Don't define until you have to for NPC stats. I can't predict when my high level group is going to decide they should attack someone who has not attacked them first. I generally have stat ideas in my head like "Prelate Achaieus is a 15th level cleric of Lothian. Remember he can cast 7th level cleric spells." The group almost started a war with the Lothians but ended up not doing so and he was never attacked so I never needed his full stats defined.

The 3.0 DMG NPC tables are pretty good for everything except spells prepared/known. I've gotten good use out of the NPC wiki and a quick character generator I bought here.
 

merelycompetent

First Post
Rhun said:
My secret to winging it is: don't worry about getting it right. As long as things are challenging for the players, and they are having fun, you can wiong just about whatever you need to.

I will add to this: And as long as they don't KNOW you're winging it...

Half of good winging it is being a good actor. The other half is taking notes/preparing a few basics. If you act like you know what you're doing, use the available tools (thanks, Nail, for pointing me to NPC Designer) and have prepared a few NPCs/BBEGs (+1 to +3 average party level) in advance, they'll never know it was all done 90% on the fly.
 

Also when the party goes on a tangent that requires significant gaming by the seat of your pants, don't hesitate to throw out a delaying encounter or let them make some knowledge checks to come up with information that requires party debate.

'Bout a year ago the bard latched onto a minor factoid and convinced the party to go on a quest to the other side of the continent (which I had virtually zero significant planning for). I had 'em make some navigation/survival/knowledge checks to realize how much gear they might need and how much they didn't know about where they were going. They spent most of that session acquiring information, getting letters of introduction, contracting a ship to take them there, etc, etc.

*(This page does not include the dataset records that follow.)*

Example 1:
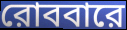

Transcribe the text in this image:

রোববারে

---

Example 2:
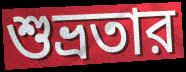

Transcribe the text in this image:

শুভ্রতার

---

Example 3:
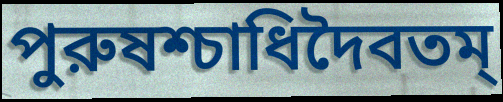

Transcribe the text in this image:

While they did paperwork and compared notes on how many rations to buy and whether to bring their horses or plan on buying more later, I perused the MM to find some kind of "recurring regional threat" monster (I used oversized steam mephits that live in a hot spring near the trails) to give them a thrill and bide time.

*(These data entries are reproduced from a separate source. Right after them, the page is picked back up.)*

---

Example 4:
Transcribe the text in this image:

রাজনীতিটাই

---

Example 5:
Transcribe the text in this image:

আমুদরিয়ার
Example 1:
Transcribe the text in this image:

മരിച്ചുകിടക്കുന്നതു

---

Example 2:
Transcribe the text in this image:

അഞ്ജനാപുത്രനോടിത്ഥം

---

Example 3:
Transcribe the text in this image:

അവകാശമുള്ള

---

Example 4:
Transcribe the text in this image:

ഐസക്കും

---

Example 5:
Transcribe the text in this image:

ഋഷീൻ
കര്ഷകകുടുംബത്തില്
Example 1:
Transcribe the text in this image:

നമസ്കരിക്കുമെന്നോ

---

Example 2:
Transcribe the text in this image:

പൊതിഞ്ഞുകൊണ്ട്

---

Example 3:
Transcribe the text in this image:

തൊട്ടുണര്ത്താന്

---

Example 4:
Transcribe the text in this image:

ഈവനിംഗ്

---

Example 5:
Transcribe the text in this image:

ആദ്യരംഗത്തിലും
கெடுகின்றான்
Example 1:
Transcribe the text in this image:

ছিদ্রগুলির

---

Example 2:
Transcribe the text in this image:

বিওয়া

Net result was they did a significant amount of traveling through the "civilized" lands and had a decent little brawl before the game ended. They were happy and I had time to start putting together information for the next session. That particular arc is one that everyone enjoyed and that I managed to use to leverage my primary plot forward.
 

satori01

First Post
A key aspect to winging it I think is be sensitive to the clues the players are giving out. A lot of the winging I do happens when I give a description to something, and the players give a strong reaction, I feel compleled to explore it further. If you are describing a passage way that has not been used in a long time and your players give a strong frightened or horror reaction, go with it.

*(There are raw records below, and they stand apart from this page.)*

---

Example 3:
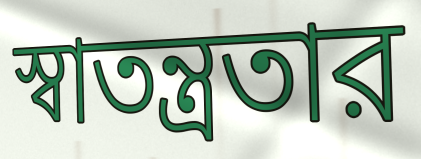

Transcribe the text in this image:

স্বাতন্ত্রতার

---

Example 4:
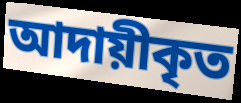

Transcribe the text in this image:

আদায়ীকৃত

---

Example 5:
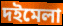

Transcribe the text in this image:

দইমেলা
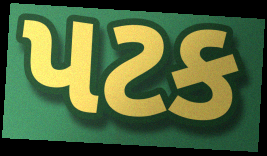
પટક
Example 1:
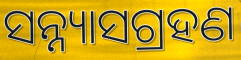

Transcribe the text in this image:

ସନ୍ନ୍ୟାସଗ୍ରହଣ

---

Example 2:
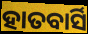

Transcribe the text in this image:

ହାତବାର୍ସି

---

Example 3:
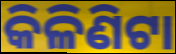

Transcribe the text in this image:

କିଳିଣିଟା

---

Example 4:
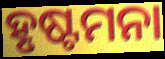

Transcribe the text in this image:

ହୃଷ୍ଟମନା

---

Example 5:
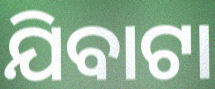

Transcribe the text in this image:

ଯିବାଟା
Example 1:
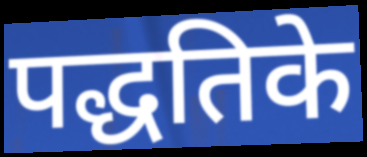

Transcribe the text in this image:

पद्धतिके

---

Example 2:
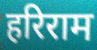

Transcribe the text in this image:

हरिराम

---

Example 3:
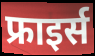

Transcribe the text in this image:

फ्राइर्स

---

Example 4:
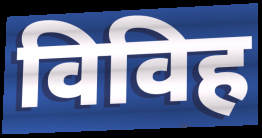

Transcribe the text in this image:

विविह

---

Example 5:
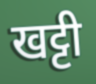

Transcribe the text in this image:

खट्टी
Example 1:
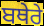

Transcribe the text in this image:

ਬਥੇਰੇ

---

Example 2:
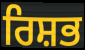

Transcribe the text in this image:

ਰਿਸ਼ਭ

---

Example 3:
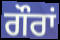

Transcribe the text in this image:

ਗੌਰਾਂ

Ironicaly planning is the best friend to winging it. Just thinking about all the possible actions your party might take in a given circumstance means that even if you do not have a lick of statistics, you can still keep up decent pacing, which is key.

Your quick and dirty statistic method works fine, I think many of us use something similiar. I would also suggest use what you know, and go with your instincts. If your 5th level party picks a fight in the Tavern you had to make up on the spot, and your first thought is "Drunken Monk".. go with it. Dont worry about level differences, or PrC requirements have them fight a straight Drunken Monk w/o other class level. Great thing about a system with so many different feats, Prc, Templates etc is really anything can go, and anything can be justified.

Most DMs have more ideas about adventures than they ever use, when the party goes off the reservation, that is the time to use one of those ideas, grab a random map if needed, and have at it.